Desde que pidió licencia a principios de septiembre, “Napito” no ha vuelto a asomar por tierras mexicanas ni la punta de un casco minero de los que, por cierto, jamás se ha puesto. Y vaya que motivos para presumir “victorias” no le han faltado. 

Dicen, porque en el gremio de los mineros nadie confirma, solo se rumora, que anda en la ciudad de Londres visitando a viejos amigos.  

Otros aseguran que está disfrutando de quesos y vinos en España, celebrando con alegría líquida alguna conquista laboral.  

Total, si algo se le ha reconocido a lo largo de los años es su gusto por darse buena vida con el dinero de otros. No es percepción: es fama pública. Y en política, la fama pesa más que cualquier expediente. 

Porque, claro, uno pensaría que después de que tribunales ordenaran a la Unidad Minera Tizapa pagar salarios caídos y reparar presuntas violaciones contractuales, el líder sindical y legislador morenista estaría dando conferencias de prensa, haciéndose selfies con los mineros, presumiendo músculo laboral. Pero no: Napo brilla por su ausencia y su silencio. 

Tampoco apareció para hacerle ruido al fallo judicial que, según sus abogados, benefició a su sindicato en un supuesto conflicto con Grupo México por la mina San Martín, en Zacatecas.  
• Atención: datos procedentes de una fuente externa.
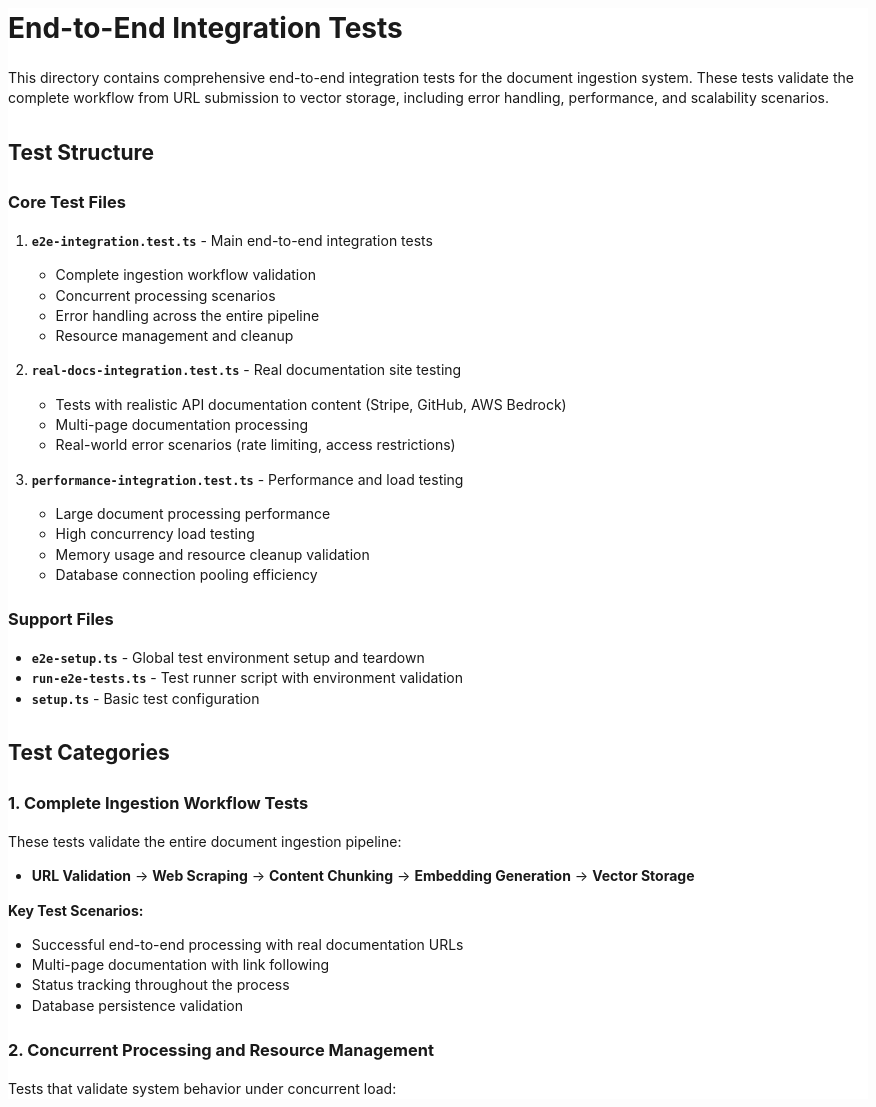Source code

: # End-to-End Integration Tests

This directory contains comprehensive end-to-end integration tests for the document ingestion system. These tests validate the complete workflow from URL submission to vector storage, including error handling, performance, and scalability scenarios.

## Test Structure

### Core Test Files

1. **`e2e-integration.test.ts`** - Main end-to-end integration tests
   - Complete ingestion workflow validation
   - Concurrent processing scenarios
   - Error handling across the entire pipeline
   - Resource management and cleanup

2. **`real-docs-integration.test.ts`** - Real documentation site testing
   - Tests with realistic API documentation content (Stripe, GitHub, AWS Bedrock)
   - Multi-page documentation processing
   - Real-world error scenarios (rate limiting, access restrictions)

3. **`performance-integration.test.ts`** - Performance and load testing
   - Large document processing performance
   - High concurrency load testing
   - Memory usage and resource cleanup validation
   - Database connection pooling efficiency

### Support Files

- **`e2e-setup.ts`** - Global test environment setup and teardown
- **`run-e2e-tests.ts`** - Test runner script with environment validation
- **`setup.ts`** - Basic test configuration

## Test Categories

### 1. Complete Ingestion Workflow Tests

These tests validate the entire document ingestion pipeline:

- **URL Validation** → **Web Scraping** → **Content Chunking** → **Embedding Generation** → **Vector Storage**

**Key Test Scenarios:**
- Successful end-to-end processing with real documentation URLs
- Multi-page documentation with link following
- Status tracking throughout the process
- Database persistence validation

### 2. Concurrent Processing and Resource Management

Tests that validate system behavior under concurrent load:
Dieciocho años de huelga ininterrumpida, dicen sus obedientes fieles, pero justo cuando un tribunal colegiado rechaza un recurso de inconformidad que buscaba darla por terminada, Napito… desaparece. 

Y aquí es donde la especulación, esa herramienta indispensable para el columnista, empieza a trabajar horas extras.  

¿Será que la presidenta Claudia Sheinbaum le sugirió no hacer olas en el ya de por sí contrariado sector minero? ¿O será que quien recibió como herencia un sindicato minero prefirió bajarle a la exposición ahora que la Suprema Corte, la de antes, claro está, le recordó que cuanto antes debe pagar 55 millones de dólares correspondientes al 5 por ciento de la venta de Mexicana de Cananea y que les quitó a los extrabajadores de la mina?  

La justicia tardó 18 años, pero llegó, y Napito evitó estar aquí para encontrarse con ella. 

Porque nadie puede negar que el dirigente sindical ha demostrado constancia. Constancia para detener proyectos productivos y extorsionar a empresarios, constancia para el control vertical y autoritario de un sindicato que es llamado ahora a abultar mítines de Morena, constancia para intentar construirse la imagen pública de un luchador social que nunca cuaja porque, una y otra vez, es pillado en la vida de millonario que se dan su familia y él con el dinero que no repartió entre sus verdaderos dueños. 

Por lo pronto, la pregunta persiste: ¿por qué se fue Napoleón Gómez Urrutia? ¿Dónde está? ¿En Londres? ¿En España? Por ahí van los rumores, pero vaya usted a saber. Lo que sí es seguro es que, dondequiera que esté, no es donde debería: dando la cara y pagando lo que debe.